Un temps enseignante à Bondy, une des communes les plus pauvres de Seine-Saint-Denis (93), Fanny Danna se plonge alors dans les livres du psychopédagogue Serge Boimare. À son retour à Nice en 2009, elle fait tourner ses livres dont « L’enfant et la peur d’apprendre » et propose à l’équipe de s’en inspirer pour créer un dispositif spécial. Dès l’année suivante, une classe « Fil d’Ariane » est lancée, avec des rythmes soutenus de « lecture-débat-écriture », que le chercheur préconise,  autour de textes littéraires comme scientifiques.  «On prend les élèves au hasard. Il peut arriver à la marge que des profs de primaire nous envoient des élèves qui auraient besoin de ce dispositif. On a des élèves d’Ulis aussi, pour l’inclusion de jeunes avec handicap», précise-t-elle.

Au total, cette classe lit 450 textes en quatre ans de collège, apprend à synthétiser, à mettre des mots sur des émotions et des idées. « Ça permet de parler d’eux-mêmes », ajoute la Niçoise. Le but est d’argumenter entre eux sur des sujets de société abordés dans ces œuvres. Les règles de tout bon débat sont d’ailleurs placardés bien en vue sur le mur de la classe. « En prise de parole, ils sont meilleurs que les autres », constate l’enseignante.

35% d’absentéisme en moins

Fanny Danna s’anime dès qu’elle parle des résultats : les élèves en parcours « Fil d’Ariane » empruntent plus de livres au CDI que les autres classes, jusqu’à deux fois plus pour les 5e. «C’est énorme, on ne pensait même pas prendre cet indicateur au départ», complète-t-elle. Dans un rapport envoyé à la Fondation de France, elle détaille aussi « un absentéisme moins marqué que dans d’autres classes, environ 35% de moins ». De quoi lui donner l’énergie pour se battre encore, dans un contexte où il faut aller chercher des moyens financiers pour les projets.
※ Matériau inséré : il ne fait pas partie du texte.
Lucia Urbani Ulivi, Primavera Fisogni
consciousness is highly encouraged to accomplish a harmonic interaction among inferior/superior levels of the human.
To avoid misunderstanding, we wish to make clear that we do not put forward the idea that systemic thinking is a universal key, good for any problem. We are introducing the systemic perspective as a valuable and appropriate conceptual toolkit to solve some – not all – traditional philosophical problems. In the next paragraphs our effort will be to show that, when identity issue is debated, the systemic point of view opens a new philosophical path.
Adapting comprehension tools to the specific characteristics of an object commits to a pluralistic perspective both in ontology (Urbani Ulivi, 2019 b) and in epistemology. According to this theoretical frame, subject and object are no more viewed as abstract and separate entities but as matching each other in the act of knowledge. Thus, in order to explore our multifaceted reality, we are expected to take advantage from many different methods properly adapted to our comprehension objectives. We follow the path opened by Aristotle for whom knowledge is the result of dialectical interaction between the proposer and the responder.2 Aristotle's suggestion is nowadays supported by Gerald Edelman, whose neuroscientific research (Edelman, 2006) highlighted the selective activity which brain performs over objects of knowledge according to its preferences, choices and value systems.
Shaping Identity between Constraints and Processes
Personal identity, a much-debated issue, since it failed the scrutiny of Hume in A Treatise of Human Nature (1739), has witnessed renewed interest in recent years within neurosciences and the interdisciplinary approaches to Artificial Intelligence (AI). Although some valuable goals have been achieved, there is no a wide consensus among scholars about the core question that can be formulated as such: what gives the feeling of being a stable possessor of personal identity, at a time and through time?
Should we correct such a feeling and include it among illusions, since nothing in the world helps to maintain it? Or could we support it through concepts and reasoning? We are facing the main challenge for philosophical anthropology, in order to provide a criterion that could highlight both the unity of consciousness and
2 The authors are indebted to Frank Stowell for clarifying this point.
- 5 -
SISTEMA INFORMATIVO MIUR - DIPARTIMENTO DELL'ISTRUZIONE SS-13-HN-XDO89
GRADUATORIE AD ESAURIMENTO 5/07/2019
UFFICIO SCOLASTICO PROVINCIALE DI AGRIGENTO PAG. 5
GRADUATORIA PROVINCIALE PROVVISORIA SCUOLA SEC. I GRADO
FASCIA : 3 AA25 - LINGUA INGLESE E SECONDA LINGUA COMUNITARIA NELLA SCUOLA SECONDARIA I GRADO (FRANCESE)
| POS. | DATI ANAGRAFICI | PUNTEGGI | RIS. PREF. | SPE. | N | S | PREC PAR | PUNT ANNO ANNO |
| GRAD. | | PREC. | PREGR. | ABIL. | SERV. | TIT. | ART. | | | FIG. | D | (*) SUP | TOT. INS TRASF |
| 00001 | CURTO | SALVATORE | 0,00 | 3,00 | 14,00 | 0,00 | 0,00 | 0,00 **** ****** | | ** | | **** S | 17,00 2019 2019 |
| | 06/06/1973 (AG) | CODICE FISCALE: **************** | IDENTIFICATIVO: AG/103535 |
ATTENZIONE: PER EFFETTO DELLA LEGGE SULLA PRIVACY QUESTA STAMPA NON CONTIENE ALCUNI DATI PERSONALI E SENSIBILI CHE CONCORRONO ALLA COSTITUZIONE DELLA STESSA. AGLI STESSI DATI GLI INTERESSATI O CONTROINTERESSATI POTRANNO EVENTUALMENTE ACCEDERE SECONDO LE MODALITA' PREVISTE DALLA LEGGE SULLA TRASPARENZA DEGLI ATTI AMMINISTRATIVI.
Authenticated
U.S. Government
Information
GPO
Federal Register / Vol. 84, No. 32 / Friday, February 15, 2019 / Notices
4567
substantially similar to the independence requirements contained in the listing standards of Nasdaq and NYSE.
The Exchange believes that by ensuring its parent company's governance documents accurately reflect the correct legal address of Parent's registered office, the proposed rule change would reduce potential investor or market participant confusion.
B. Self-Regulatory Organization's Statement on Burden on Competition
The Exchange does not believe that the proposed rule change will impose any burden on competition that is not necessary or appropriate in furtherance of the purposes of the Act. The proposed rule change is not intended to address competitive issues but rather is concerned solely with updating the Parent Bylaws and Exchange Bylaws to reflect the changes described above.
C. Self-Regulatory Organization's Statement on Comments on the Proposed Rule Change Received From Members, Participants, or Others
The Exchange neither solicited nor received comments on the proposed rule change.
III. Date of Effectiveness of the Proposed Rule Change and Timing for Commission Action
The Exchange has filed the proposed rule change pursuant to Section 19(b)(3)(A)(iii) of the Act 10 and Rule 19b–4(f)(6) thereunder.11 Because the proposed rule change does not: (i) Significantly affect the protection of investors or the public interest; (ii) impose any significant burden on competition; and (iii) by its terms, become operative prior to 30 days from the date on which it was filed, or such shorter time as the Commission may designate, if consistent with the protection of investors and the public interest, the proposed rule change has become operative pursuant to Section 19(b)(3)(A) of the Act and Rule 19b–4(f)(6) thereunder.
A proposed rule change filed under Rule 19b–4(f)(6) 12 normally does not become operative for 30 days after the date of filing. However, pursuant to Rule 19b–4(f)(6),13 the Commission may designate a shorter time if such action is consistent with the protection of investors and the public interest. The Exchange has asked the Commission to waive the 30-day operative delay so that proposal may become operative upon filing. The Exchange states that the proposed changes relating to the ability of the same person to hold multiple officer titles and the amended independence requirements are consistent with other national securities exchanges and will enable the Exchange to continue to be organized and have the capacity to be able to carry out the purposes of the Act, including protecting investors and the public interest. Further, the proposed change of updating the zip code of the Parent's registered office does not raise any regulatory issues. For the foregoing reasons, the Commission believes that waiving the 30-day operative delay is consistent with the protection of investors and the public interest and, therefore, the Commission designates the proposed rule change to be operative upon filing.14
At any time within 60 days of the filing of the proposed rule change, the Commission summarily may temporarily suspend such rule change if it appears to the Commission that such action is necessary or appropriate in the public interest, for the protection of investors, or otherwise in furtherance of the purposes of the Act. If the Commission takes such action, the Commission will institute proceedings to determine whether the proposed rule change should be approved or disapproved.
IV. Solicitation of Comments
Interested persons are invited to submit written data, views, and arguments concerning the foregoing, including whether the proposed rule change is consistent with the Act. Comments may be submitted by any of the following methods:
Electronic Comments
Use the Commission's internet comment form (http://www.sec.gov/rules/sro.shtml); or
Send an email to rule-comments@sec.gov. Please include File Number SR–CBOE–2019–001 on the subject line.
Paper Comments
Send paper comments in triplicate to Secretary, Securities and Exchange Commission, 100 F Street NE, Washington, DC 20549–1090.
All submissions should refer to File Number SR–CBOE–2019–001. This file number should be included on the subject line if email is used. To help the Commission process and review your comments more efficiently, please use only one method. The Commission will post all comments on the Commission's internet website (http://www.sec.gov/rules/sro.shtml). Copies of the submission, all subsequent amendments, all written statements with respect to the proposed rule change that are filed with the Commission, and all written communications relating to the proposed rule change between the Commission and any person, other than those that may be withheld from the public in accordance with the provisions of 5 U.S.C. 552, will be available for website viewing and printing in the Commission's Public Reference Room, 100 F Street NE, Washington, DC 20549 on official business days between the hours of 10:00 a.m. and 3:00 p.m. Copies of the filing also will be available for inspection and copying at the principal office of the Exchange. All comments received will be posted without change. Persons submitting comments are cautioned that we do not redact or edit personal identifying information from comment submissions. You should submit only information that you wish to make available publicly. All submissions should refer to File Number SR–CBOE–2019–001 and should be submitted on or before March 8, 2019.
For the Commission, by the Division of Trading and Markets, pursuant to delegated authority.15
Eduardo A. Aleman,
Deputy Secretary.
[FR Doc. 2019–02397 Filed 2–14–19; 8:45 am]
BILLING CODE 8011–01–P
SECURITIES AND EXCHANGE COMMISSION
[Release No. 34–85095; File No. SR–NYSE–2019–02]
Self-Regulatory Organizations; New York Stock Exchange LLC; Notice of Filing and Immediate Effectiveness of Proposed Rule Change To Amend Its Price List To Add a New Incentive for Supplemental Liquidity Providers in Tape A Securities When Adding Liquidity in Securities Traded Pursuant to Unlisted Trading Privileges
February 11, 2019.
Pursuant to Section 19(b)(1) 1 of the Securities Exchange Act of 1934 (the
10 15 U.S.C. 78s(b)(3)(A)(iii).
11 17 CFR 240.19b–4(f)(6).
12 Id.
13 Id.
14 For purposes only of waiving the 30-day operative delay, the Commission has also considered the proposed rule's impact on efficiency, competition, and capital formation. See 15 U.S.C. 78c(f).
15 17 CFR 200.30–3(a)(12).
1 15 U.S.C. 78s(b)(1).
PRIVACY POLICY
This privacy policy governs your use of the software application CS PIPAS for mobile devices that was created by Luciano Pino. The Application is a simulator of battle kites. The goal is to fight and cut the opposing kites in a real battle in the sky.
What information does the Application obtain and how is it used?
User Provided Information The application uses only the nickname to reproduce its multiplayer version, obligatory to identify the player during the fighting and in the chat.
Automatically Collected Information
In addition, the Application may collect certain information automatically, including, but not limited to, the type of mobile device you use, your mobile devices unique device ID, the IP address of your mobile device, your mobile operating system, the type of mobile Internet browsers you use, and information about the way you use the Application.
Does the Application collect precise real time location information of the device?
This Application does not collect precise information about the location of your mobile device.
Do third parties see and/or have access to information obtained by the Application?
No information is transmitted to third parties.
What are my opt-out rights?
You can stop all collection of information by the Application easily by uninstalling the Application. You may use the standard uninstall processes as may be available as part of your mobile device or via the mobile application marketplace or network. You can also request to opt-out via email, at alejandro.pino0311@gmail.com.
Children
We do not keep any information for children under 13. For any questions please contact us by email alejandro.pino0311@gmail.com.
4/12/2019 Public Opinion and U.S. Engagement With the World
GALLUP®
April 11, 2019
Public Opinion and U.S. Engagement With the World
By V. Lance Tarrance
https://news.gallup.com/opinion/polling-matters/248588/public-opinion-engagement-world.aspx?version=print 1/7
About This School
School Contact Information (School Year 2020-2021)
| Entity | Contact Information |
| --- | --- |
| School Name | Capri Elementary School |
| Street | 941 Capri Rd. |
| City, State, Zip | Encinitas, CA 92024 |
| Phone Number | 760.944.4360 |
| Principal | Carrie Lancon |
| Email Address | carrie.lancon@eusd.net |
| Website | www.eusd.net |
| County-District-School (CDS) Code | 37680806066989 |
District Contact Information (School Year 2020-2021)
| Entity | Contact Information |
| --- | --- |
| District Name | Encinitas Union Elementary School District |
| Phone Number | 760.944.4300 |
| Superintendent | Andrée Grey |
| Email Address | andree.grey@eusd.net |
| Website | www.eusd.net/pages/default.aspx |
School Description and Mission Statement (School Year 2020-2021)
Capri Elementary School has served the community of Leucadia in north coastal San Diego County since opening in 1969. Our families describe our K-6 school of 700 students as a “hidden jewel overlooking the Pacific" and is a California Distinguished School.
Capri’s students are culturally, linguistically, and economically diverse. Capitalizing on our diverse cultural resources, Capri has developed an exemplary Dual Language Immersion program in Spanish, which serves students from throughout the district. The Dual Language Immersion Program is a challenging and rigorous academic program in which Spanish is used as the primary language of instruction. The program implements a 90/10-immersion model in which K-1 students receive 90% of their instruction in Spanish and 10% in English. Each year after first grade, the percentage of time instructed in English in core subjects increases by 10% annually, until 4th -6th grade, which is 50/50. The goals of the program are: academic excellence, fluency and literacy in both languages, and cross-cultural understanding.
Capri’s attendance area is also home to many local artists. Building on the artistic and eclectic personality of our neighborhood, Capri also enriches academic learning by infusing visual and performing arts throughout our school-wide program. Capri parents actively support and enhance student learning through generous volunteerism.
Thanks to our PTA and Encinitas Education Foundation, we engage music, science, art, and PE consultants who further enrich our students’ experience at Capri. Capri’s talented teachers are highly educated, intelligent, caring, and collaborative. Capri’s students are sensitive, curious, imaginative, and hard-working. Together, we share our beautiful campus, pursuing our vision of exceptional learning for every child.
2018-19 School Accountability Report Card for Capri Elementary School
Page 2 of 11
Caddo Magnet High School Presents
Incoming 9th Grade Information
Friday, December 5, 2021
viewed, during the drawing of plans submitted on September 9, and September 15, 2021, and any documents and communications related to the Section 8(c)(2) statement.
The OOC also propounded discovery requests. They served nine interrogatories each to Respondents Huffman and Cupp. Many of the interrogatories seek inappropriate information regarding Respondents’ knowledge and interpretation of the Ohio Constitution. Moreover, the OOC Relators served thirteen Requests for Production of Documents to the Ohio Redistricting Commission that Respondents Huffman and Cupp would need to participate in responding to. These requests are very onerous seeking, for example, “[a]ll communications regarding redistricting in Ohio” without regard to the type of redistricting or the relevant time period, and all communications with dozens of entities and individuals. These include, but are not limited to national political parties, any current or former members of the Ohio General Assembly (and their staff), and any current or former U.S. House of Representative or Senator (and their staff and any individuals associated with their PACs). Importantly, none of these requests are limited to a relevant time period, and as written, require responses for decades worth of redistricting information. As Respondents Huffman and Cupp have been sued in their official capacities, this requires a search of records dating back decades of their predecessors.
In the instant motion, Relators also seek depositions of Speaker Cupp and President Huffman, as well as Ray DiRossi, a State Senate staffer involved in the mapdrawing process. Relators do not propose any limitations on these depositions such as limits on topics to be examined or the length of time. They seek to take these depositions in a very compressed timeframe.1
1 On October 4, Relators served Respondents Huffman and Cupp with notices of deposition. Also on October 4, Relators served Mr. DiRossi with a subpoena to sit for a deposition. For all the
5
La nouvelle mesure adoptée pour créer des groupes de niveaux au collège, annoncée par le premier ministre Gabriel Attal, l’inquiète. « Si le groupe classe est explosé, cela sera préjudiciable pour le Fil d’Ariane, en plus de l’être pour la cohésion », précise la professeure, rencontrée avant la parution de l’arrêté du 15 mars 2024.

Ces lectures permettent d’impliquer les élèves, de les pousser à la réflexion, d’enrichir leur vocabulaire, de s’écouter entre eux et de développer leur éloquence. Au final, il y a moins de décrochage scolaire, même si « on n’a pas non plus trouvé la solution miracle ». Le projet intrigue et fait des émules. Les inspecteurs viennent sur place pour découvrir le projet. Avec les autres enseignants, Fanny Danna a par ailleurs donné des formations dans l’académie.

Pour développer encore plus les compétences de ces jeunes, trop souvent stigmatisés, son équipe pédagogique les emmène aussi au théâtre, à l’opéra ou organise des marathons philosophiques. « Le problème d’un collège enclavé, c’est l’entre-soi, poursuit Fanny Danna. Quand les élèves sortent et qu’ils voient qu’il y a d’autres codes, d’autres repères culturels, c’est un choc pour eux ».

Son implication se fait même en dehors des cours pour mieux suivre ces élèves de milieux précaires, dont des familles gitanes ou tchétchènes. Une façon de leur donner une chance de plus. « On a même le numéro des orthophonistes ou des psy de certains élèves », s’étonne-t-elle encore.

Les idées foisonnent. « Dernièrement, on a croisé une ancienne élève qui fait des études d’avocat. Leurs parents ne peuvent pas les aider pour trouver un stage. Nos milieux sociaux font une différence », raconte-t-elle. Alors, avec l’équipe pédagogique, Fanny Danna compte monter un réseau d’anciens collégiens, pour qu’ils puissent partager leur expérience future ou demander un coup de pouce pour des stages. Son œil brille rien qu’en y pensant. Elle s’exclame, dans un éclat de rire :  « On fera un réseau comme à Sciences Po! ».